═════ Texto do exercício ═════

Foi em dezembro de 2001. A Confederação das Santas Casas de Misericórdia, Hospitais e Entidades Filantrópicas – CMB – promoveu em Brasília o Fórum Nacional “Caminhos para uma nova Filantropia”.
O padre José Linhares Ponte, então deputado federal e presidente da CMB, fez constar na carta de boas-vindas ao evento:
“As entidades filantrópicas assumem importância ímpar pelo que representam dentro das sérias demandas sociais enfrentadas pelo país. Mesmo assim, são alvos de ações que pretendem extinguir os benefícios que lhes são garantidos pela Constituição, o que coloca em risco a própria existência delas.
Neste embate, ilógico, pérfido e prejudicial a toda a sociedade, se confundem entidades sérias e as que apenas ostentam o selo de filantropia, sem, de fato, cumprir sua missão social. O resultado é que canais de notícia e opinião pública avaliam o todo pela parte, o que só prejudica as entidades realmente filantrópicas e, por consequência, quem delas necessita.
Este fórum pretende instigar o debate, gerar ideias e propor caminhos para a filantropia brasileira. Por ser uma iniciativa pioneira, fruto do dinamismo empreendedor da CMB, trata-se de uma grande oportunidade para corrigir desvios e vislumbrar soluções. Por isso sua participação é tão importante.”
Antes, no convite de 13.11.2001, a CMB fez constar em ofício dirigido às suas filiadas:
“… Acontece que, nos últimos tempos, inúmeras foram as manobras do governo federal para acabar (ou restringir) com esse benefício constitucional.
A motivar essa intenção estão os sucessivos déficits da Previdência Social e a sua necessidade de correr atrás de toda e qualquer contribuição, mesmo aquela das entidades parceiras do governo na realização de ações sociais que a ele competem, principalmente as Santas Casas e Hospitais Filantrópicos.
… O fato é que as entidades filantrópicas atualmente beneficiadas estão permanentemente sujeitas ao estigma da perda da isenção, o que, se ocorrer, colocará muitas delas em processo de extinção.
Preparar-se para a hipótese da perda da isenção da contribuição da empresa para a seguridade social ou formular alternativas para o governo federal, visando melhorar o controle sobre a concessão desse benefício, passa a ser uma necessidade.”
Não é de hoje, portanto, que o assunto ocupa e preocupa as entidades. A discussão em torno da PEC (Proposta de Emenda Constitucional) Paralela à reforma da Previdência tem como tema exatamente a mesma ameaça de dezoito anos atrás.
A tal PEC Paralela tem esse nome porque do texto e do contexto da reforma da Previdência (PEC 6/2019), que é assunto denso, foi extraído o tema “o fim da desoneração de entidades filantrópicas de saúde e educação” – além de outros – para tramitar em conjunto, e em paralelo, mas em procedimento específico (PEC 133/2019).
A proposta é mudar a Constituição Federal (art. 195, § 7º) para obrigar as entidades a pagarem contribuição de 20% sobre a folha de pagamento para o INSS – Instituto Nacional do Seguro Social.
Antes do atual momento, durante o governo Temer, em 2017, o então relator da reforma da Previdência Social – o deputado federal Arthur Maia (DEM-BA) – se manifestou no sentido de que iria incluir em seu parecer o fim dessas desonerações, classificadas por ele como “aberração”, “escárnio” e “pouca vergonha”, referindo-se às entidades filantrópicas. (O Estado de S. Paulo, 25.02.2017)

═════ Dados para análise ═════

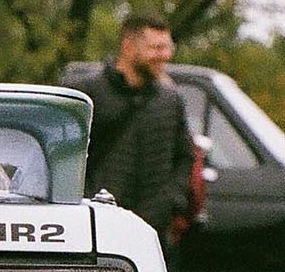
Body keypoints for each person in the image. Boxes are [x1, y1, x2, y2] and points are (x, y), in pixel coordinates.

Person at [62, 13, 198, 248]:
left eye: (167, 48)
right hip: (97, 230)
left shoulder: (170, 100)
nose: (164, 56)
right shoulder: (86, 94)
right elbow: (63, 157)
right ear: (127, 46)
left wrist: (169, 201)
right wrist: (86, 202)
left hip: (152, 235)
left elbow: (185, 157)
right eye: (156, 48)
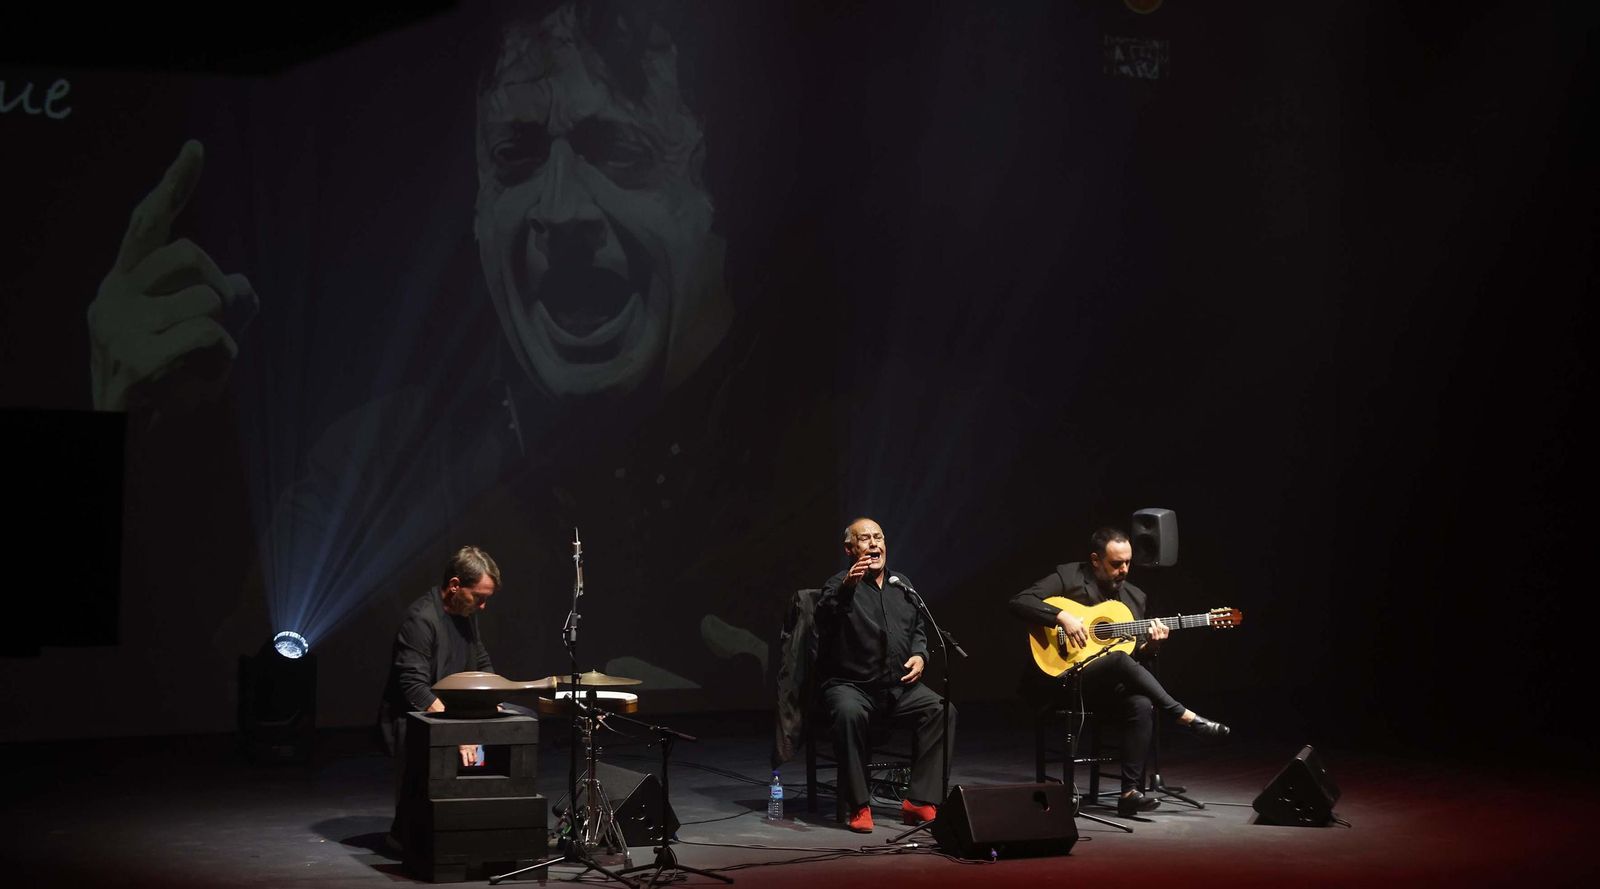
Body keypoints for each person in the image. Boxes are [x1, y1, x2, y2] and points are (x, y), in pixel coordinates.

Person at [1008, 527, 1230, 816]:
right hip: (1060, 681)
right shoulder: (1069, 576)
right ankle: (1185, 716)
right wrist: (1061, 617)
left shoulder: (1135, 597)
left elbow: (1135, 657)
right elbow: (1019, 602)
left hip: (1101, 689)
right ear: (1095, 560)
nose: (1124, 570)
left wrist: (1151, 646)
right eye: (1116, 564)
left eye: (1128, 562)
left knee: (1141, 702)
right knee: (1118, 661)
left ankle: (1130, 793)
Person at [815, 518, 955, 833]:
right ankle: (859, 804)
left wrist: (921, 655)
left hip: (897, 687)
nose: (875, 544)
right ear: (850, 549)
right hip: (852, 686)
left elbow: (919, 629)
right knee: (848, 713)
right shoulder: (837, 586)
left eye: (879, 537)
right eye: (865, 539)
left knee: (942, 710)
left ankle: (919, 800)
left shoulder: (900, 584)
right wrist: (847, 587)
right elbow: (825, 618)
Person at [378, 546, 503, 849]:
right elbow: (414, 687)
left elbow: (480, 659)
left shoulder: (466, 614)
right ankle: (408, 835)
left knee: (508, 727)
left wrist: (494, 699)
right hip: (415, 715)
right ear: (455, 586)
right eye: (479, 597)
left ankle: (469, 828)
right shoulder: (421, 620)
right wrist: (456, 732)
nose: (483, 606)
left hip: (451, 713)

═════

Lista de atividades.
[A] De acordo com o texto sobre filantropia, que percentual sobre a folha de pagamento a proposta de mudança na Constituição obrigaria as entidades a pagar ao INSS?
[B] Redigite, sem nenhuma alteração, o trecho do texto sobre filantropia que vai de "A tal PEC Paralela" até "do Seguro Social.".
[C] Liste todos os termos com que, segundo o texto sobre filantropia, o deputado Arthur Maia classificou as desonerações das entidades filantrópicas.

Gabarito.
[A] A contribuição seria de 20% sobre a folha de pagamento.

[B]
A tal PEC Paralela tem esse nome porque do texto e do contexto da reforma da Previdência (PEC 6/2019), que é assunto denso, foi extraído o tema “o fim da desoneração de entidades filantrópicas de saúde e educação” – além de outros – para tramitar em conjunto, e em paralelo, mas em procedimento específico (PEC 133/2019).
A proposta é mudar a Constituição Federal (art. 195, § 7º) para obrigar as entidades a pagarem contribuição de 20% sobre a folha de pagamento para o INSS – Instituto Nacional do Seguro Social.

[C] "aberração"; "escárnio"; "pouca vergonha"